We explained our cluster to them and our desire to maintain its isolation, they put a solution together and it was installed on our virtual server.
sadly we had no end of problems trying to get things working. It was initially thought it was the virtual server was the cause of the issue, so at that point the project was shelved as we re-evaluated equipment, costs, and impacts of the project.
While scanning the normal auction sites a HP380 Server was found. This might not sound to interesting to you. But for Mat it did hit a cord. In a previous job he not only used them, but also serviced and maintained them. The seller was contacted and after an email exchange over a couple of days, we headed to Southampton to collect.
It took me over the summer of 2022 to learn enough Linux to allow me to build and install the FreeDMR software with little guidance from the FreeDMR team.

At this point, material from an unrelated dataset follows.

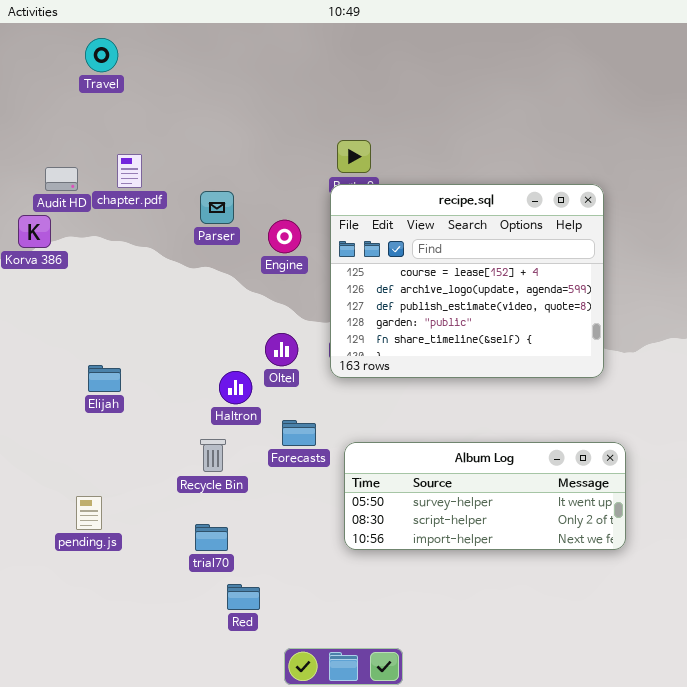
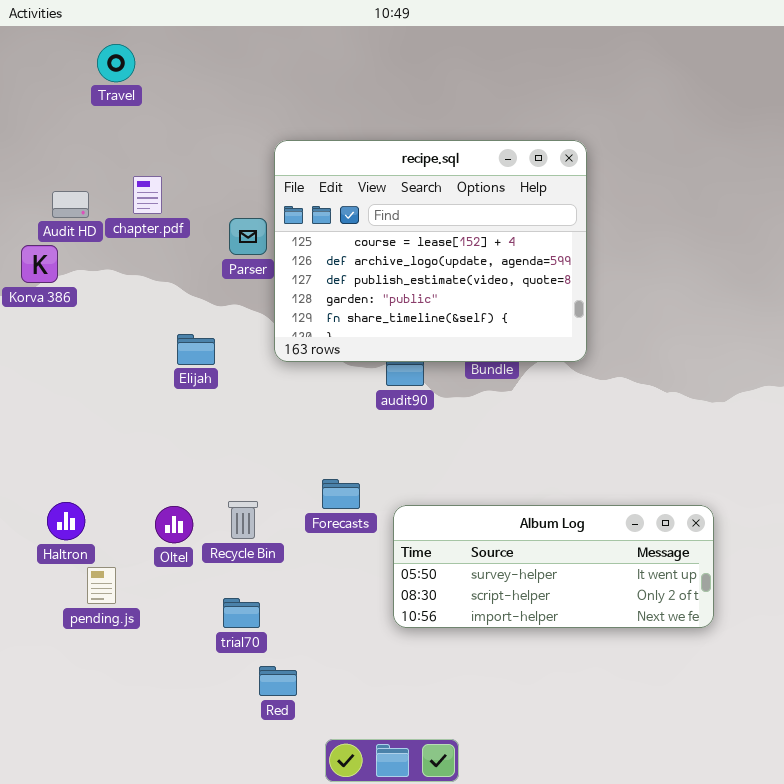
recipe.sql: [330,184,604,378] -> [274,140,587,362], moved
Oltel: [265,333,298,366] -> [155,506,193,543], moved
Elijah: [88,365,121,392] -> [177,334,215,365], moved
Haltron: [219,371,252,404] -> [47,502,85,540], moved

By October 2022 we launched the server officially and allowed all cluster members to connect to it. Think of it as a large telephone exchange, that is able to route calls around a city (The southwest cluster) but also allow inter-city/Country calling to take place, This is called Dial on Demand. The picture (below) shows the layout of the new FreeDMR network. We maintain our Southwest cluster and also allow Dial on demand (DoD) via slot 1 on all the repeaters Southwest wide.
We thought this was it, all working and happy, then the 2022/23 energy spike hit.
The recent energy savings we had made to the repeater site by closing things down, sharing supplies and simply changing the lighting to LED was wiped out, and the server that was running 24/7 was now costing more than the savings we had made.
It was decided to go back to running a Virtual Server, effectively off loading the running costs and maintenance of a server to a commercial provider of virtual machines.
The cost is around 50% of the running cost of the physical box.
The new cloud server was built (now we are getting comfortable with Linux and command lines) and after a short period of testing it was linked up to our existing server so to allow repeaters to move over without losing connection to other cluster members that had not yet moved.
On Feb 18 2023 GB7BS was move over to the new system. If you were not aware that it was moved your user experience has not been affected. We hope that the other groups will move over as and when groups get to visit their sites to make the change to their repeaters.
One bonus to moving to the virtual server is the source network speed and bandwidth far outstrips my network source to site. The 5GHz link to Lansdown, once everyone moves to the new server, will be in effect running backwards. Instead of internet traffic going to Lansdown and the server, it will be be swapped over and only GB7BS will be transferring the link allowing it to connect to our new virtual server.